## ASSIGNED TASK:
Go through the lines below and copy any that hold the string "chapter".

*** EXERCISE MATERIAL ***

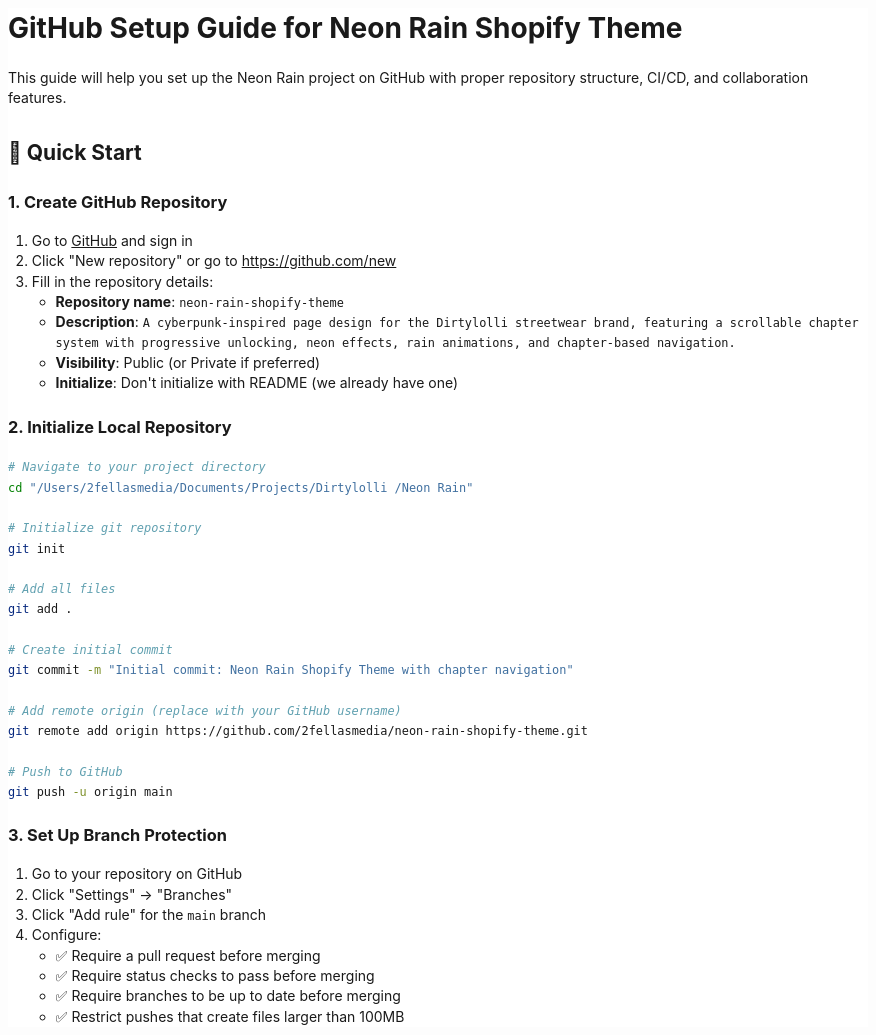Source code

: # GitHub Setup Guide for Neon Rain Shopify Theme

This guide will help you set up the Neon Rain project on GitHub with proper repository structure, CI/CD, and collaboration features.

## 🚀 Quick Start

### 1. Create GitHub Repository

1. Go to [GitHub](https://github.com) and sign in
2. Click "New repository" or go to https://github.com/new
3. Fill in the repository details:
   - **Repository name**: `neon-rain-shopify-theme`
   - **Description**: `A cyberpunk-inspired page design for the Dirtylolli streetwear brand, featuring a scrollable chapter system with progressive unlocking, neon effects, rain animations, and chapter-based navigation.`
   - **Visibility**: Public (or Private if preferred)
   - **Initialize**: Don't initialize with README (we already have one)

### 2. Initialize Local Repository

```bash
# Navigate to your project directory
cd "/Users/2fellasmedia/Documents/Projects/Dirtylolli /Neon Rain"

# Initialize git repository
git init

# Add all files
git add .

# Create initial commit
git commit -m "Initial commit: Neon Rain Shopify Theme with chapter navigation"

# Add remote origin (replace with your GitHub username)
git remote add origin https://github.com/2fellasmedia/neon-rain-shopify-theme.git

# Push to GitHub
git push -u origin main
```

### 3. Set Up Branch Protection

1. Go to your repository on GitHub
2. Click "Settings" → "Branches"
3. Click "Add rule" for the `main` branch
4. Configure:
   - ✅ Require a pull request before merging
   - ✅ Require status checks to pass before merging
   - ✅ Require branches to be up to date before merging
   - ✅ Restrict pushes that create files larger than 100MB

*** End of EXERCISE MATERIAL ***

## TASK RESULT:
   - **Description**: `A cyberpunk-inspired page design for the Dirtylolli streetwear brand, featuring a scrollable chapter system with progressive unlocking, neon effects, rain animations, and chapter-based navigation.`
git commit -m "Initial commit: Neon Rain Shopify Theme with chapter navigation"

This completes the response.